Email::MIME::Kit v3 will fix-and-or-break your code
Ever since its early releases, Email::MIME::Kit had a big problem. It screwed up encodings. Specifically, imagine this manifest (I’m kinda skipping some required junk):
# manifest.yaml
renderer: TemplateToolkit
headers:
- Subject: "Message for [% name %]"
alternatives:
- type: text/plain
path: body.txt
- type: text/html
path: body.html
The manifest turns into a data structure before it’s used, and the subject header is a text string that, later, will get encoded into MIME encoded-words on the assumption that it’s all Unicode text.
The files on disk are read with :raw
, then filled in as-is, and trusted to
already be UTF-8.
If your customer’s name is Распутин, strangely enough, you’re okay. The header
handling encodes it properly, and the wide characters (because Cyrillic
codepoints are all above U+00FF) turn into UTF-8 with a warning.

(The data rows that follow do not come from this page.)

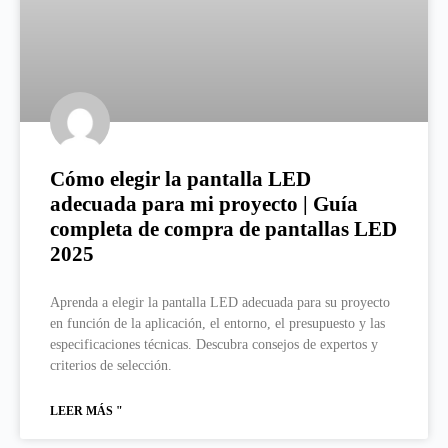
Cómo elegir la pantalla LED
adecuada para mi proyecto | Guía
completa de compra de pantallas LED
2025
Aprenda a elegir la pantalla LED adecuada para su proyecto
en función de la aplicación, el entorno, el presupuesto y las
especificaciones técnicas. Descubra consejos de expertos y
criterios de selección.
LEER MÁS "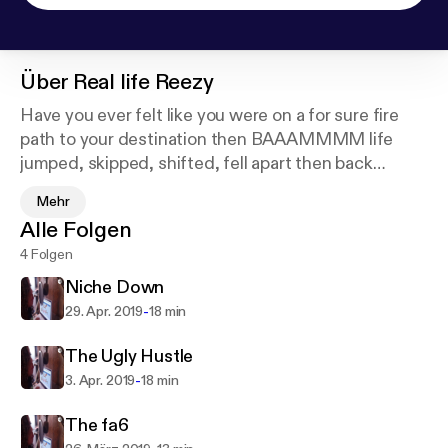
Über
Real life Reezy
Have you ever felt like you were on a for sure fire
path to your destination then BAAAMMMM life
jumped, skipped, shifted, fell apart then back
together and you ended up somewhere completely
Mehr
different? That totally happened to me! Hear my
Alle Folgen
story and a few other of my colleagues tell what
4 Folgen
went down and what they did about it. Lemons to
lemonade if you will.
Niche Down
-
29. Apr. 2019
18 min
The Ugly Hustle
-
3. Apr. 2019
18 min
The fa6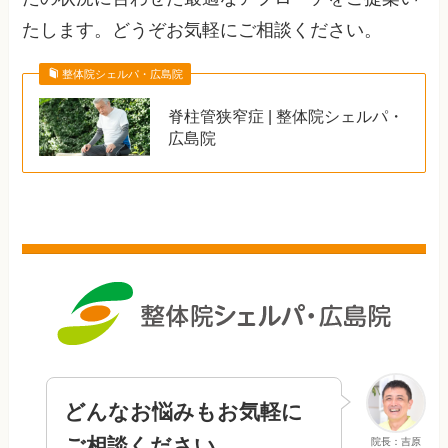
たします。どうぞお気軽にご相談ください。
整体院シェルパ・広島院
脊柱管狭窄症 | 整体院シェルパ・
広島院
どんなお悩みもお気軽に
ご相談ください
院長：吉原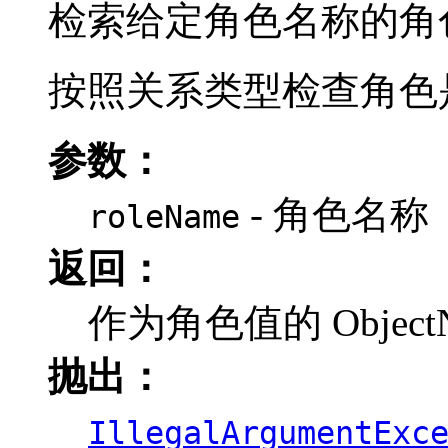
检索给定角色名称的角
按照关系类型检查角色
参数：
- 角色名称
roleName
返回：
作为角色值的 ObjectNa
抛出：
IllegalArgumentExc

On the other
hand, for some trouble, consider Ævar Arnfjörð Bjarmason. All those codepoints
are below U+0100, so the non-ASCII ones are encoded directly, and you end up
with =C6
(Æ) in your quoted-printable body instead of =C3=86
(Æ UTF-8
encoded).
Now, you’re probably actually okay. Your email is not correct, but email clients are good at dealing with your (read: my) stupid mistakes. If your email part says it’s UTF-8 but it’s actually Latin-1, mail clients will usually do the right thing.

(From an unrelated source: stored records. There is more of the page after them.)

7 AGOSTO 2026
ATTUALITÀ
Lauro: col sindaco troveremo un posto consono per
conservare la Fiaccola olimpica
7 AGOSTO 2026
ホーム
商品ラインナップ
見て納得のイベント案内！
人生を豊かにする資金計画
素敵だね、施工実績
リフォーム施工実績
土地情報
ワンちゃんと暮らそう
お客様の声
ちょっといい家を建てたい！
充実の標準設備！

The big problem is when you’ve got both Ævar Arnfjörð Bjarmason and Распутин both in your email. Your body is a mish mash of Latin-1 and UTF-8 data.
In Email::MIME::Kit v3, templates (or non-template bodies) loaded from disk are
— if and only if they’re for text/*
parts — decoded into text and then, when
the email is assembled, it’s encoded by Email::MIME’s usual header_str
handling.
There’s a case where this can start making things worse, rather than better. If you know that templates in files are treated as bytes, you might be passing in strings pre-encoded into UTF-8. If that was the case, it will now become mojibake.
Finally, plugins that read kit contents for uses as text will need upgrading.
The only one I know of like this is my own
Email::MIME::Kit::Assembler::Markdown. I will fix it. The trick is: look at
what content-type is being built and consider using get_decoded_kit_entry
instead of get_kit_entry
.
I think this is an important change, and worth the breakage. Please look at your use of EMK and test with v3.